I have a 13-year-old daughter “Marry” with my ex-wife “Jane” . I would say post-divorce we had a decent relationship and were cordial for our daughter’s sake but everything changed they day Jane started dating her current husband “Tom” (47m).
I guess she needed to prove to him that she was over me by becoming hostile because I for the life of me can’t explain what else could be the reason for her becoming so angry and refusing to follow the custody agreement anymore.
Because of my job at the time she had primary custody but I was supposed to get every other weekend and summers while we alternated Holidays. I had to take my ex to court twice and was just grateful that law was on my side and wouldn’t allow Jane to feed Marry lies about me. I tried to be patient and forgiving in the beginning but eventually Jane pushed me too far and now I just handle her with cold aloofness and documenting as much as I can when interacting with her.
During the pandemic Tom and Jane lost their respective jobs and were in danger of loosing the house.

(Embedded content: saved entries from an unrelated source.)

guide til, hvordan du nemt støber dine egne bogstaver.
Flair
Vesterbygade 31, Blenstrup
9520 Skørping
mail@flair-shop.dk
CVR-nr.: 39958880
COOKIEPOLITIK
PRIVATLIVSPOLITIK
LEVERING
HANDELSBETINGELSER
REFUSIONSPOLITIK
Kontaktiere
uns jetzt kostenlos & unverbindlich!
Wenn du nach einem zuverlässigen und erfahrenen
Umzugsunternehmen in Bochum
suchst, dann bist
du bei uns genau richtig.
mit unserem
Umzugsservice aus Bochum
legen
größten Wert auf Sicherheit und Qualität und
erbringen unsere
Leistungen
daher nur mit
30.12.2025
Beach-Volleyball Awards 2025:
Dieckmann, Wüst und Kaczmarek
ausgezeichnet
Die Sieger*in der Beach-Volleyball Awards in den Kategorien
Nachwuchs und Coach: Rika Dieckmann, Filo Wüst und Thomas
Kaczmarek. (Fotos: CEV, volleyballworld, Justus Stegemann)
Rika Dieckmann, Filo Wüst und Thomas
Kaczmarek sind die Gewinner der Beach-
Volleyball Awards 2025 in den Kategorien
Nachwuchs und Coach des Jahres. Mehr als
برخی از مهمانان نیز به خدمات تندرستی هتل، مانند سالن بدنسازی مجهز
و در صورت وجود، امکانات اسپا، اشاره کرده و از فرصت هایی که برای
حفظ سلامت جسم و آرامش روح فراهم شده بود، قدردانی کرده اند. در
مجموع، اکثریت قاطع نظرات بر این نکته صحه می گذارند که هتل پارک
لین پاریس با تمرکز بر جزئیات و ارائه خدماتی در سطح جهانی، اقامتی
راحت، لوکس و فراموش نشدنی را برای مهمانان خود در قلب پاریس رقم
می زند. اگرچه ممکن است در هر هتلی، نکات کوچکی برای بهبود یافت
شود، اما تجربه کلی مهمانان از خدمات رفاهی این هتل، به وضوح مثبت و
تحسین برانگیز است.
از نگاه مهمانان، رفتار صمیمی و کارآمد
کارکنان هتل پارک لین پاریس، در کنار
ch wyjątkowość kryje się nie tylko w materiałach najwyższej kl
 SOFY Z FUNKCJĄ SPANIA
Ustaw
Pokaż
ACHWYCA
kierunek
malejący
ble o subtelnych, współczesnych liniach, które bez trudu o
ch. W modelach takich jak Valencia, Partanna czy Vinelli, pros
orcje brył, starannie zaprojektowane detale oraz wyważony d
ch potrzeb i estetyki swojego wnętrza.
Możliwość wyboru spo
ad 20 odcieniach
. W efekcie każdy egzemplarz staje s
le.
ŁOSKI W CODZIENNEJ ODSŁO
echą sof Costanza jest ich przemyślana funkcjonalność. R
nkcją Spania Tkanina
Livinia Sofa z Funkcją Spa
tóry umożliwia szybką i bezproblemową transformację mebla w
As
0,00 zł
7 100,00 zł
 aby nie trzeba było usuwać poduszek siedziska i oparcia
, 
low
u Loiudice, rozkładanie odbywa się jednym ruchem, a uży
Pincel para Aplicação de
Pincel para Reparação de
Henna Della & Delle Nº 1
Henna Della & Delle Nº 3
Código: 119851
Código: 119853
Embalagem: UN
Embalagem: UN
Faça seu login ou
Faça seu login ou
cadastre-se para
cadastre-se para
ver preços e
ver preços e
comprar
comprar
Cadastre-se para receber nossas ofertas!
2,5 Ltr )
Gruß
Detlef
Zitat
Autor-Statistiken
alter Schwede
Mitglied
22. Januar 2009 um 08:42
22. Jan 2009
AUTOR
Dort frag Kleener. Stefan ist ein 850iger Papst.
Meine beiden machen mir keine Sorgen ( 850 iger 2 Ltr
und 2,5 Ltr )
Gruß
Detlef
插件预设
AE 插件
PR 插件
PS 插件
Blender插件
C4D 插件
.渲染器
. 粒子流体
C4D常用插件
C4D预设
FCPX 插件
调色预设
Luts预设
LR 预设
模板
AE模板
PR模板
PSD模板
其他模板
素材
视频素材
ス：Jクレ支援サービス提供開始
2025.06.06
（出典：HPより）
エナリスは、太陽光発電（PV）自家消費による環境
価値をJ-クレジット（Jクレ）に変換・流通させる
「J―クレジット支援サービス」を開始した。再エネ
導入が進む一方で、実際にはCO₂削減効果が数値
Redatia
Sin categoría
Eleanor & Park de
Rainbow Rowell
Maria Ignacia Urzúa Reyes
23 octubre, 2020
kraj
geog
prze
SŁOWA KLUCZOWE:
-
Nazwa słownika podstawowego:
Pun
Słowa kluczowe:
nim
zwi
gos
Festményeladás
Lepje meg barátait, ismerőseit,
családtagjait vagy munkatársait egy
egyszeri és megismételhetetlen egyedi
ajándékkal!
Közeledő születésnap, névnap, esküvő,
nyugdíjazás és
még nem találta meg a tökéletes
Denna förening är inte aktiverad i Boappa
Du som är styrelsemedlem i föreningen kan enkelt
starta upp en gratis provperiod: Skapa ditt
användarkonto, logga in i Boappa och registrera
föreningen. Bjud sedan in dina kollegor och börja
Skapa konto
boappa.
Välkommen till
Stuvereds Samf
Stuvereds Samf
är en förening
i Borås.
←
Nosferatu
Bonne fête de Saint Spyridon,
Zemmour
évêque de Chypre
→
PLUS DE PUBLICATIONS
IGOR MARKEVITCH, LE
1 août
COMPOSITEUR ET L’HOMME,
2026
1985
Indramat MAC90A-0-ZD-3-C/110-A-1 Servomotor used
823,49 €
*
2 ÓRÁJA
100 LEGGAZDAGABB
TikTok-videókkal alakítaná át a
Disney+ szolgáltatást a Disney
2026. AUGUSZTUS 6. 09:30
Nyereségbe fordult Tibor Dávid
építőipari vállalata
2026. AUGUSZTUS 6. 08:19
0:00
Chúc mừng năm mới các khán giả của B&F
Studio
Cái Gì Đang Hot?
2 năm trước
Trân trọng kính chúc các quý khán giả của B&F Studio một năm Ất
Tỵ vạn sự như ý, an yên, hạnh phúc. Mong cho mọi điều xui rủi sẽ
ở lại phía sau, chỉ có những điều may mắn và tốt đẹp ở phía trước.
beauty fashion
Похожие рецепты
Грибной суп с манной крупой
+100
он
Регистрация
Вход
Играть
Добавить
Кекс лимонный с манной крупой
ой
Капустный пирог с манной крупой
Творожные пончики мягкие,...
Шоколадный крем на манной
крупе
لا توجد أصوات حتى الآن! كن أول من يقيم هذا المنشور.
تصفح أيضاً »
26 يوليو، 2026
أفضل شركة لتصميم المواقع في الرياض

Jane took me to court for more child support which I wasn’t going to fight but was mad when she didn’t get as much as she wanted. After the decree I started getting suspicious because Jane and I have equal access to Marry’s uni savings fund so I decided to add-in special protections and alerts. I’m the primary on the account and Jane was needed my approval for withdrawal.
Unfortunately my suspicions were confirmed and I received a call from the bank about an attempt to take out $10,000. It was Jane, and I was pissed. So pissed that I went to Jane’s place and yelled and cursed at her.
Marry didn’t hear everything but she did learn about what her mom tried to do. Marry is now upset and acting out and when Jane tries to discipline her Marry counters that she’ll just live with me and lose the child support Jane and Tom desperately need.
Jane is now asking me to help her put up a “united front” but after what she did I’m not looking into doing her any favors.
Should I just follow my gut feeling and listen to my daughter instead of helping that ungrateful woman.